Wolves and coyotes are primarily carnivorous and rarely eat anything other than meat. Like raccoons and domestic dogs, foxes are true omnivores and also enjoy eating fruit, eggs and berries. Unlike other wild canids, foxes will approach human settlements. Wolves are especially wary of anything near humans, but foxes are not wary of us, even approaching urban areas.
Finally, foxes have a very unique way of vocalizing. Foxes communicate with higher-pitched barks and barks than wolves, coyotes, or domestic dogs. Foxes also emit loud, piercing squeals during mating season. These eerie sounds have been likened to a human woman's scream or a baby's cry!
For a more in-depth look at how foxes differ from their larger cousins, wolves, check out our article, Fox vs. Wolf: Top 4 Differences Between Red and Gray Canids in the Northern Hemisphere!
There are 12 kinds of real foxes!
While there are actually twenty-three different types of foxes, only a dozen of them are considered true foxes, and they're all unique! These twelve species are more closely related to each other than to other canids. Eleven other species are more closely related to wild dogs and wolves and are considered false foxes.
Foxes can be found all over the world, but they are not native to Australia. Red foxes were introduced to the African continent by humans in the 19th century. Sadly, their introduction proved detrimental to the extinction or endangerment of many Australian birds and mammals.
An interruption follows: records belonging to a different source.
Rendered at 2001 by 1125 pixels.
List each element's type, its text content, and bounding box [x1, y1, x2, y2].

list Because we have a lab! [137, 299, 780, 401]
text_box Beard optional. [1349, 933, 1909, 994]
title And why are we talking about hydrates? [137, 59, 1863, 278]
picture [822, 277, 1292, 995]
The locations of the twelve fox species and their natural habitats are:
Red Fox: Northern Hemisphere
Arctic Fox: Arctic Tundra
Fennec Fox: Sahara and Arabian Deserts, Sinai Peninsula
Gray Fox: Sahel Africa
Branford's Fox: Central Asia and the Middle East
Cape Fox: Southern Africa
Tibetan Sand Fox: Tibet and the Ladakh Plateau
Swift Fox: North America West
Kit Fox: Mexico and the American Southwest
Ruppel's Fox: Southwest Asia, North Africa and the Middle East
Bengal Fox: Indian Subcontinent
Corsac Fox: Central Asia
Each species has its own incredibly unique traits and skills for surviving in its habitat. To learn more about each species, you can use the search bar to view all of our available articles!
But before we go, a little more about the fox species with the most abundance and habitat, the red fox!
Fox is a cunning man!
Foxes are canines, there's no denying that! They do, however, have some rather feline attributes that other canids don't. Luckily for us, they also have their own unique qualities that set them apart!
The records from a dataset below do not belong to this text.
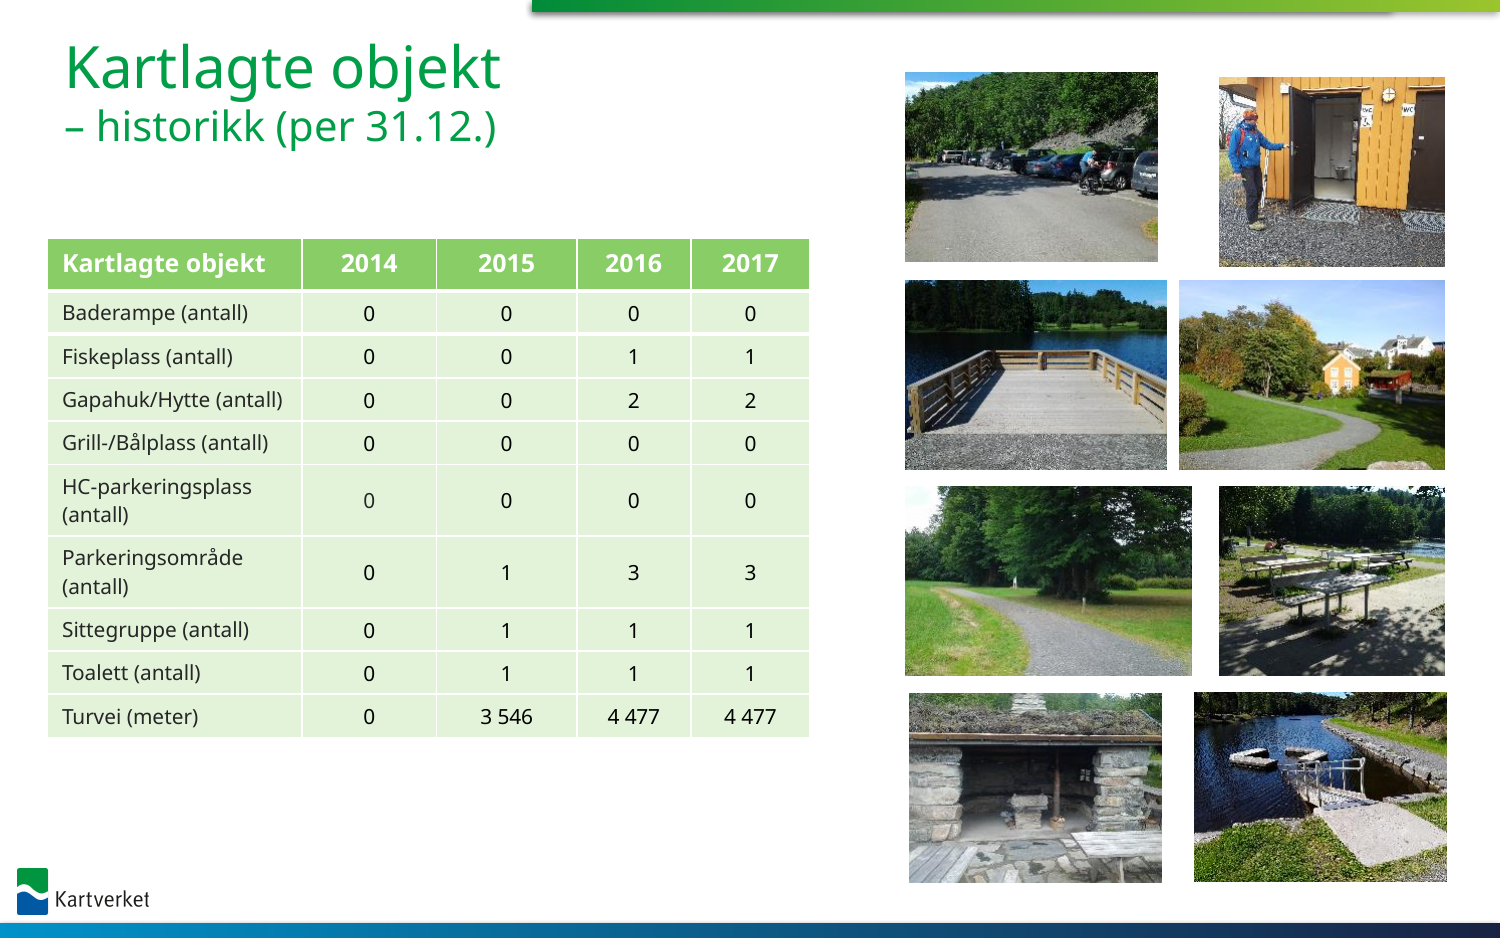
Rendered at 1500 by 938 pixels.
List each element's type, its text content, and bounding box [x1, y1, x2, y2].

table_cell 0 [303, 293, 436, 332]
table_cell 0 [303, 379, 436, 420]
table_cell 1 [437, 652, 576, 693]
table_cell 0 [578, 422, 690, 464]
table_cell 1 [692, 336, 809, 377]
table_cell 0 [437, 336, 576, 377]
table_cell 0 [303, 695, 436, 737]
table_cell 3 [578, 537, 690, 607]
table_cell 0 [578, 293, 690, 332]
table_cell 1 [578, 652, 690, 693]
table_cell 3 546 [437, 695, 576, 737]
table_cell 0 [437, 422, 576, 464]
table_cell Parkeringsområde (antall) [48, 537, 301, 607]
table_cell 0 [303, 336, 436, 377]
picture [1219, 486, 1445, 676]
table_cell 0 [437, 465, 576, 535]
table_cell 0 [692, 422, 809, 464]
text_box Kartlagte objekt – historikk (per 31.12.) [49, 14, 1431, 158]
picture [905, 486, 1193, 676]
picture [1179, 280, 1445, 470]
table_cell 0 [303, 537, 436, 607]
table_header Kartlagte objekt [48, 239, 301, 289]
table_cell 0 [303, 422, 436, 464]
table_cell 1 [578, 336, 690, 377]
table_cell 0 [303, 465, 436, 535]
table_cell 4 477 [692, 695, 809, 737]
table_cell 0 [303, 609, 436, 650]
table_cell 0 [578, 465, 690, 535]
picture [1219, 77, 1445, 267]
table_cell 0 [437, 293, 576, 332]
table_cell HC-parkeringsplass (antall) [48, 465, 301, 535]
table_cell 0 [437, 379, 576, 420]
table_cell 0 [692, 293, 809, 332]
table_cell Sittegruppe (antall) [48, 609, 301, 650]
table_cell Baderampe (antall) [48, 293, 301, 332]
table_cell 1 [578, 609, 690, 650]
table_cell Toalett (antall) [48, 652, 301, 693]
table_cell 3 [692, 537, 809, 607]
picture [905, 72, 1158, 262]
table_cell 0 [303, 652, 436, 693]
table_cell 1 [437, 609, 576, 650]
table_cell Turvei (meter) [48, 695, 301, 737]
table_cell Gapahuk/Hytte (antall) [48, 379, 301, 420]
table_cell Grill-/Bålplass (antall) [48, 422, 301, 464]
picture [909, 693, 1163, 884]
table_cell 1 [437, 537, 576, 607]
picture [1194, 692, 1448, 882]
table_cell 1 [692, 609, 809, 650]
table_header 2014 [303, 239, 436, 289]
table_cell 1 [692, 652, 809, 693]
table_cell 4 477 [578, 695, 690, 737]
table_header 2016 [578, 239, 690, 289]
table_header 2017 [692, 239, 809, 289]
table_cell Fiskeplass (antall) [48, 336, 301, 377]
table_header 2015 [437, 239, 576, 289]
table_cell 2 [578, 379, 690, 420]
table_cell 0 [692, 465, 809, 535]
table_cell 2 [692, 379, 809, 420]
picture [905, 280, 1167, 470]
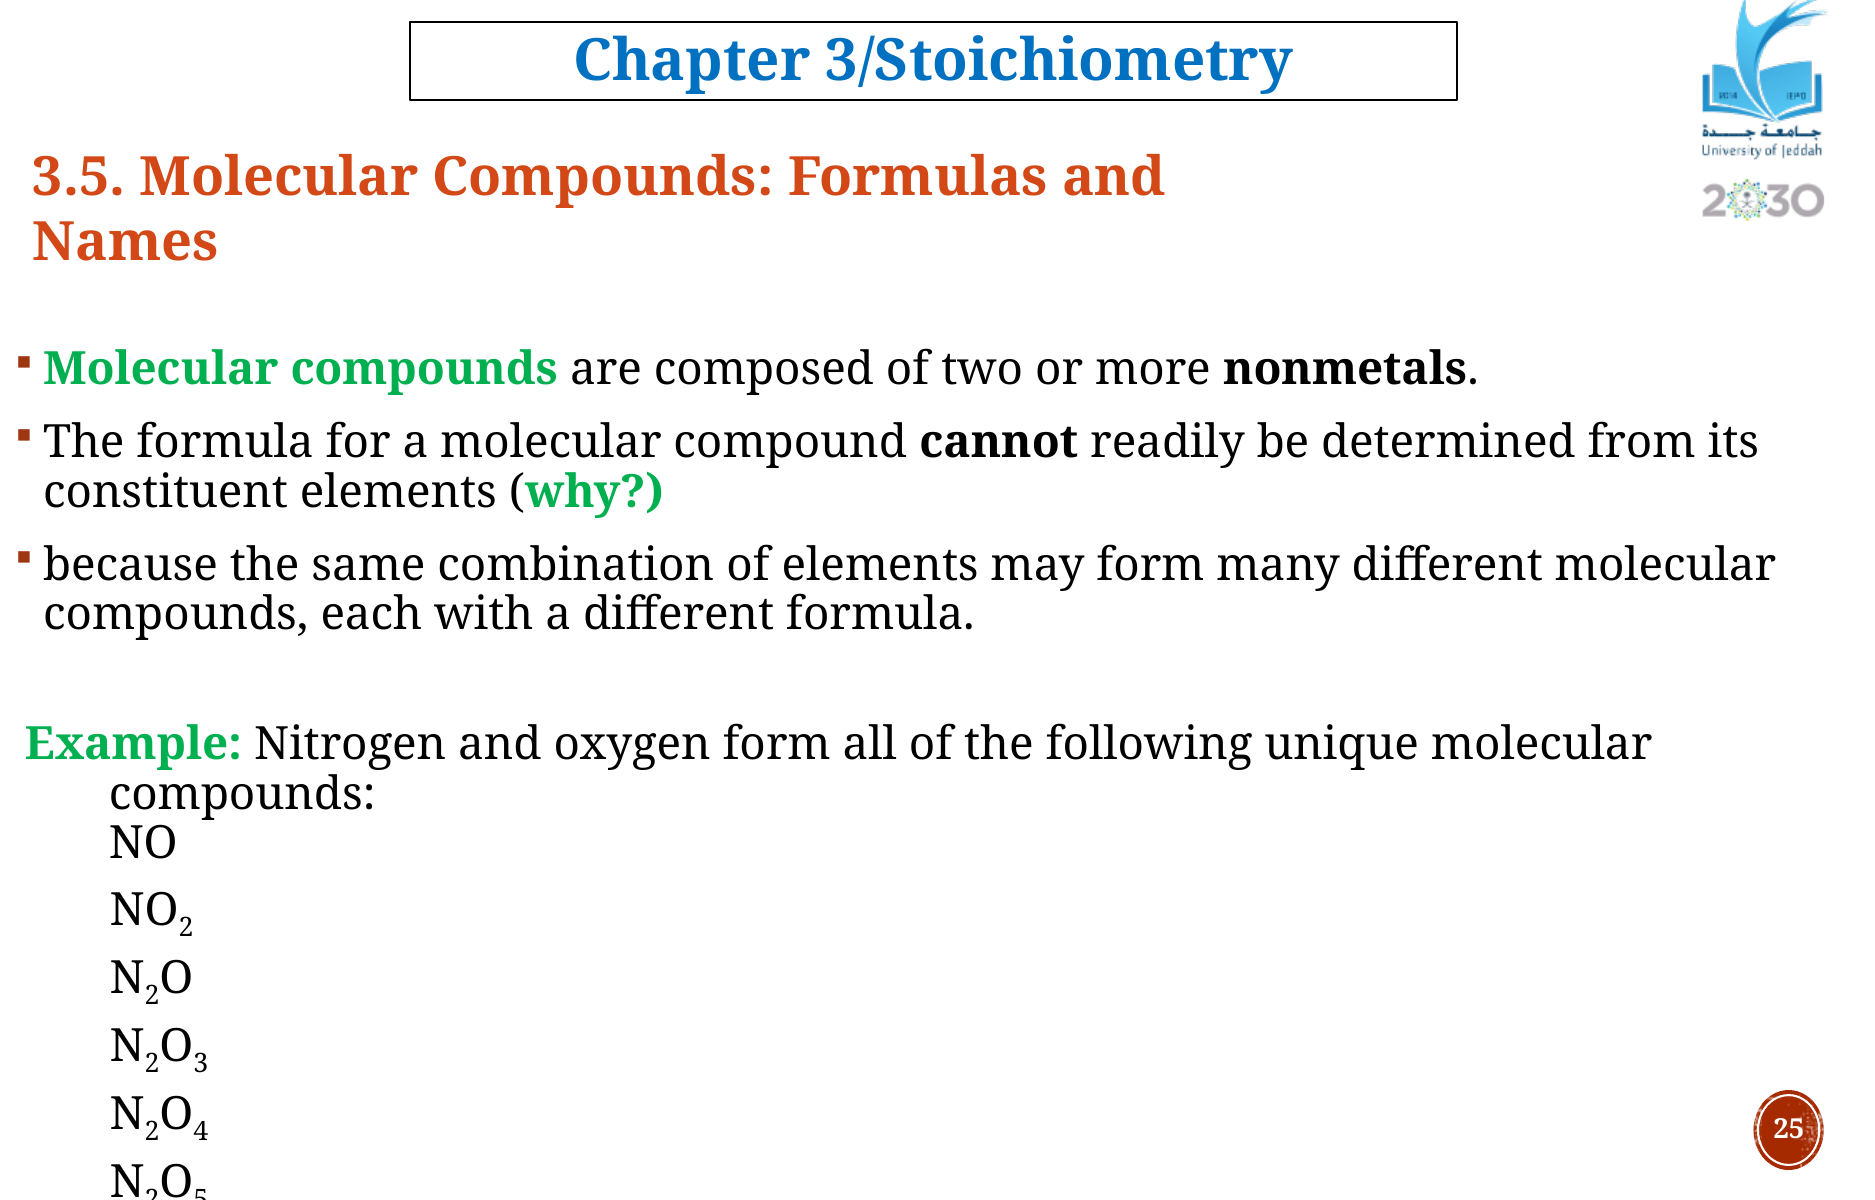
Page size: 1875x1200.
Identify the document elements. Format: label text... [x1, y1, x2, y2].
Foxes have long been an inspiration for myths and legends, and are revered for their intelligence and cunning nature. They've inspired everything from fairy tales to cartoons, and even their viral songs. what did the fox say Thanks for learning more about these fascinating canines!
- Saw an alligator biting an electric eel with 860 volts
- The 15 Deepest Lakes in America
- Watch rare coyotes and bobcats now
More from AZ Animals
Thanks for reading! Have some feedback for us? Contact the 10hunting.com editorial team.